### Data entries
═══
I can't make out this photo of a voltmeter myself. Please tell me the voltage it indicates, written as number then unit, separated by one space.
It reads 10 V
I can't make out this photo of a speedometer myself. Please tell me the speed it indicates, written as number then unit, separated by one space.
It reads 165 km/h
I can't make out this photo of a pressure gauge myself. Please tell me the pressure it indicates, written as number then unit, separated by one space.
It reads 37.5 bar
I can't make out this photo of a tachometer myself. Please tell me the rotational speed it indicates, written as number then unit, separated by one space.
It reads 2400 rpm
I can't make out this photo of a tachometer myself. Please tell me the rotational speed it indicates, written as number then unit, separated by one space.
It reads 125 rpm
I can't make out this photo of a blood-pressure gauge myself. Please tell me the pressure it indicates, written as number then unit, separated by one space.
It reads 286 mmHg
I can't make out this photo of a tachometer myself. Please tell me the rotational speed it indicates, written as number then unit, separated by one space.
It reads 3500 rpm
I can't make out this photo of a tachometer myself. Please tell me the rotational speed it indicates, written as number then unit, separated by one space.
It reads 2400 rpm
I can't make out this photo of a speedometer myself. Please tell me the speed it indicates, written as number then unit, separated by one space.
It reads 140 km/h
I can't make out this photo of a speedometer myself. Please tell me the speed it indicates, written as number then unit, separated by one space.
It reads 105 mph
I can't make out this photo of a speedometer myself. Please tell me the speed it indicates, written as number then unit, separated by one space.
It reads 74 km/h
═══
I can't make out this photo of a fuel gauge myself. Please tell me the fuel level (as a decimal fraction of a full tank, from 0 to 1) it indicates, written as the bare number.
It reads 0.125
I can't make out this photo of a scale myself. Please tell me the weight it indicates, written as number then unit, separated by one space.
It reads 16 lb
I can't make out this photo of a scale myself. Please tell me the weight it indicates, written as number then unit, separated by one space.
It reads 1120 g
═══
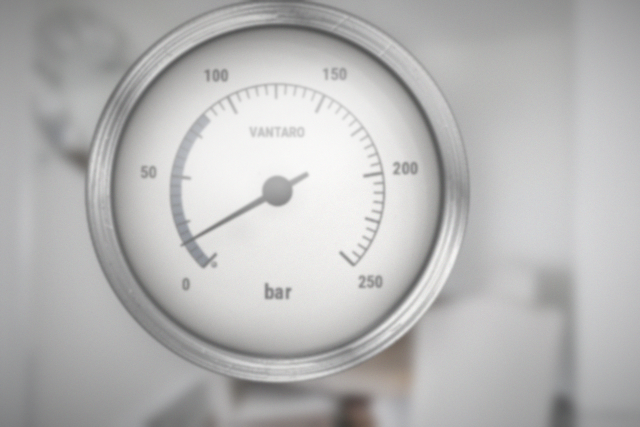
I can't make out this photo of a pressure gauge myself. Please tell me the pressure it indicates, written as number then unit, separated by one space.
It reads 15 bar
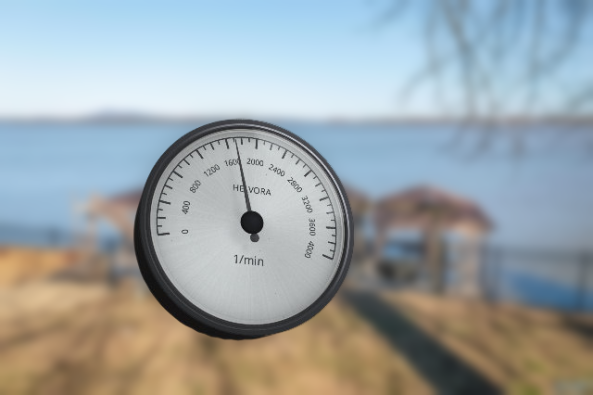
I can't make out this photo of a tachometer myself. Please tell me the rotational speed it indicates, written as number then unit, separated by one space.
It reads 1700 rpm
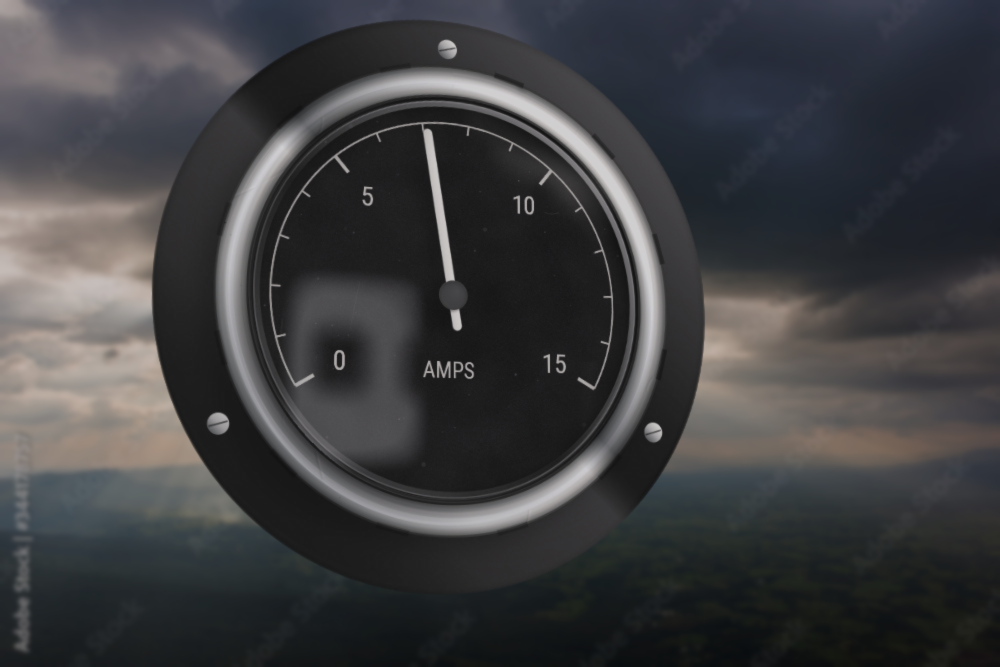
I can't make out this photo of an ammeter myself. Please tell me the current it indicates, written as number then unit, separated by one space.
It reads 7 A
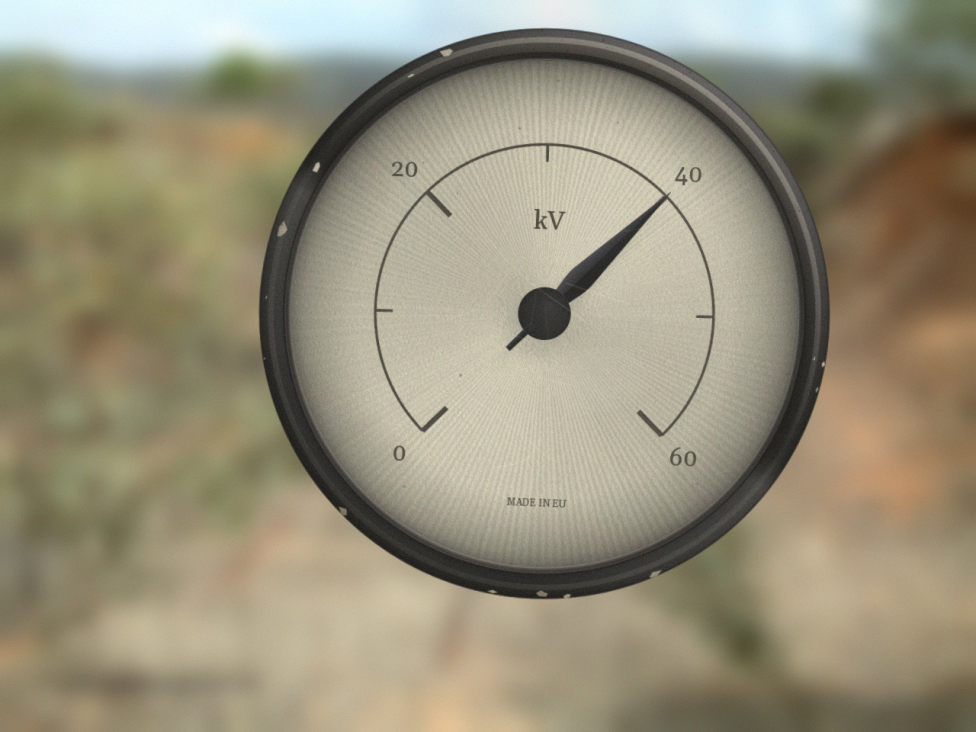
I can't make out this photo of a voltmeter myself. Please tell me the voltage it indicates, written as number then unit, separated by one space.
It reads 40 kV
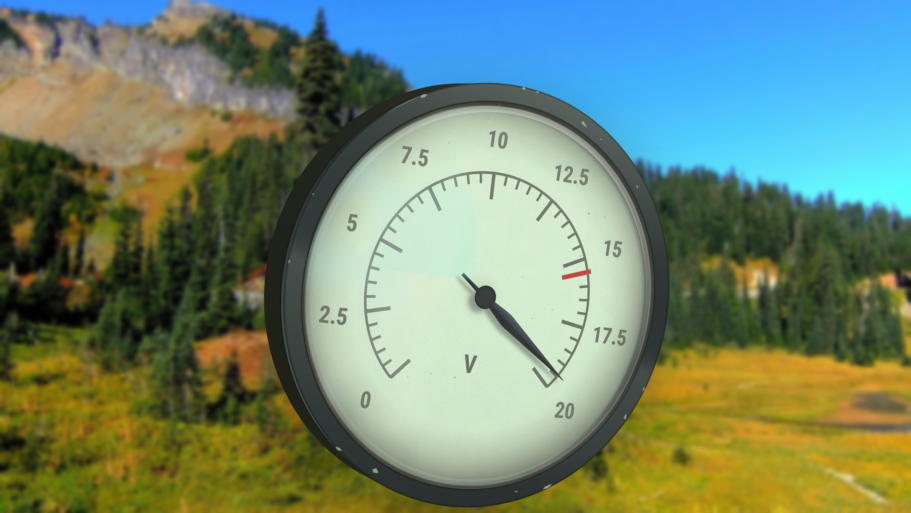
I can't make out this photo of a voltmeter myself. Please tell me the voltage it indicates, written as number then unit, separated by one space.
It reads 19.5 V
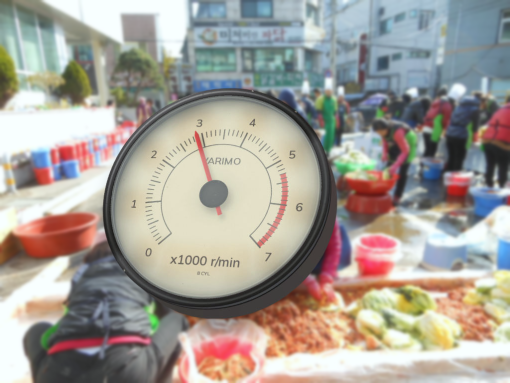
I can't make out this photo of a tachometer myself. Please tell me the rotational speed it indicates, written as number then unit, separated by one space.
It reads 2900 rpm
═══
### WORK TO BE COMPLETED
Output everything from the line containing "I can't make out this photo of an" down to the line containing "It reads 2900 rpm", both included, copying each line exactly. Leave out the pictures.

### FINISHED EXERCISE
I can't make out this photo of an ammeter myself. Please tell me the current it indicates, written as number then unit, separated by one space.
It reads 7 A
I can't make out this photo of a voltmeter myself. Please tell me the voltage it indicates, written as number then unit, separated by one space.
It reads 40 kV
I can't make out this photo of a voltmeter myself. Please tell me the voltage it indicates, written as number then unit, separated by one space.
It reads 19.5 V
I can't make out this photo of a tachometer myself. Please tell me the rotational speed it indicates, written as number then unit, separated by one space.
It reads 2900 rpm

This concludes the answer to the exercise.